Я увидел ее в том же кресле, но лишь в 1946 году. Она была серьезно больна. «Вот и ты, внучек! — сказала бабушка, увидев меня после двух лет разлуки.— И как это тебя не застрелили?» — «Но ведь и вы, бабушка, пережили все это!» — ответил я. «Тьфу! — поморщилась она.— Стоило выживать, чтобы умереть от этих теперешних волнений! Да знаешь ли ты, сколько стоит нынче курица? Сто пятьдесят злотых!»
Гестапо забрало из альбома мою фотографию и показывало ее арестованным на Аллее Шуха, а на двери моей комнаты налепило бумажку с печатью: «Reichsministerium des Inners».
Пришлось немедленно сменить шкуру.
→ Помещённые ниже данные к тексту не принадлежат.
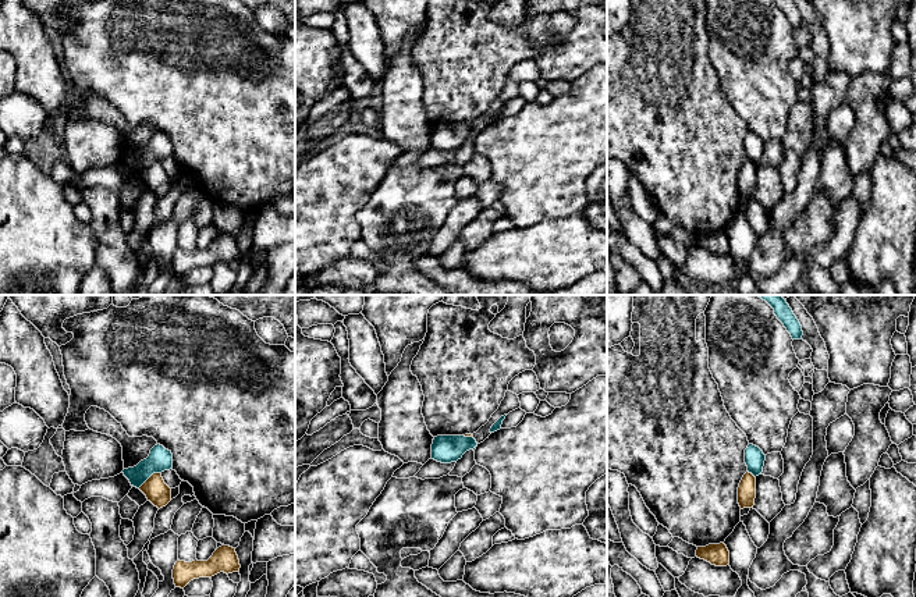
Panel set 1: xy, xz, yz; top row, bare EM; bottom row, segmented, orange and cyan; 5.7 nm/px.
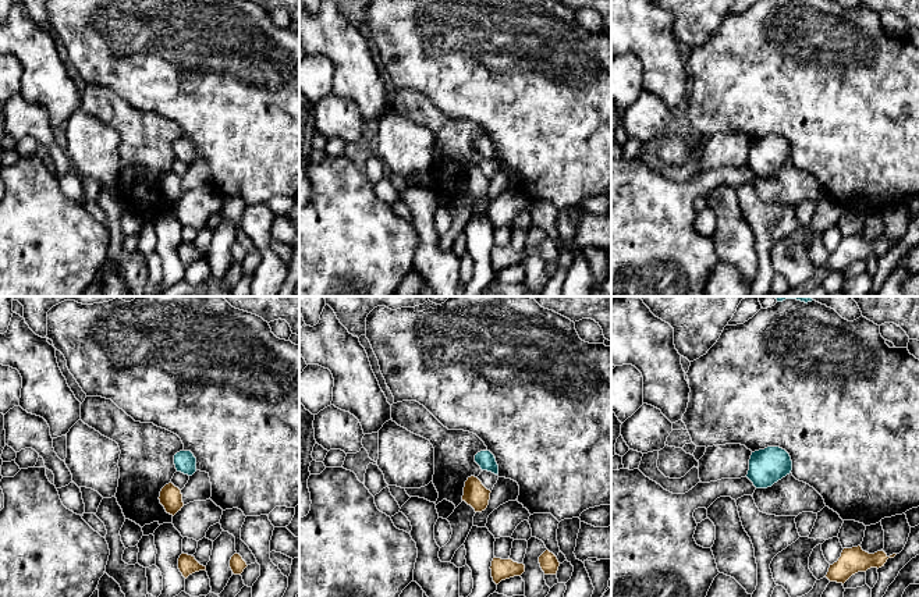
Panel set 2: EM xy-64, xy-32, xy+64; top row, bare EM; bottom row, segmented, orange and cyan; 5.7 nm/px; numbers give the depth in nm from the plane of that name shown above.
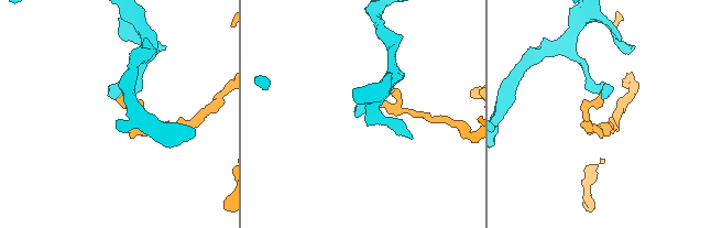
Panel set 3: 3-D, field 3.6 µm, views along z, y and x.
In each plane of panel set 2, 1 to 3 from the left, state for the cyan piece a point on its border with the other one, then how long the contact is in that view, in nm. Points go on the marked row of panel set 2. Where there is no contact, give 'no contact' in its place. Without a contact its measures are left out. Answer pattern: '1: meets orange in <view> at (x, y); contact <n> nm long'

Еще несколько месяцев назад я расстарался и достал себе целый комплект настоящих документов на другую фамилию. Процедура эта требовала времени: через доверенных лиц я получил в Черняковском приходе метрику на имя Збигнева Кравчинского. Этот Кравчинский был старше меня на год и погиб в сентябре тридцать девятого, а может быть, и жил где-нибудь вдали от Польши. С помощью наших людей в городском управлении я прописал этого Кравчинского (конечно, дата тоже была проставлена прошлогодняя) у моей далекой родственницы на Грохове, после чего, хоть и с некоторой дрожью в коленках, лично отнес в паспортное бюро его метрику, справку о прописке и заверенные фотографии. Спустя месяц я без всяких хлопот получил кеннкарту — фальшивую, ибо на имя Кравчинского, но настоящую, ибо выданную немцами. С помощью отца я раздобыл документы о том, что работаю монтером в фирме электроуслуг. Так что в течение некоторого времени у меня были два комплекта совершенно легальных, неоспоримо подлинных документов: один — на имя Ежи Бялецкого, другой — на Збигнева Кравчинского. И когда за Ежи Бялецким пришло гестапо, я на следующий же день, уничтожив его документы, влез в шкуру Кравчинского и поселился у своей родственницы, некой пожилой незамужней дамы, которая была в восторге от того, что в ее бедной событиями жизни появился молодой мужчина.
В то время мы копили оружие и боеприпасы, готовясь к последней схватке за свободу. Гестапо вскоре вынуждено было заняться собственными делами: его сотрудники теперь усиленно ломали голову, как бы, не прослыв дезертирами, смыться до прихода фронта, потому что польская земля уже горела у них под ногами, а мысль о Красной Армии лишала сна. В июле, перед самым покушением на Гитлера, вернулся домой отец Терезы, живые мощи, одно воспоминание о здоровом и веселом человеке. Господин Ульманн сдержал слово. К сожалению, я не смог даже поблагодарить его: за несколько месяцев до того его перевели на Восточный фронт, потому что от фронта уже не освобождали никакие связи. «Проваливаюсь во тьму»,— сказал он, уезжая, отцу. Оттуда он уже не вернулся.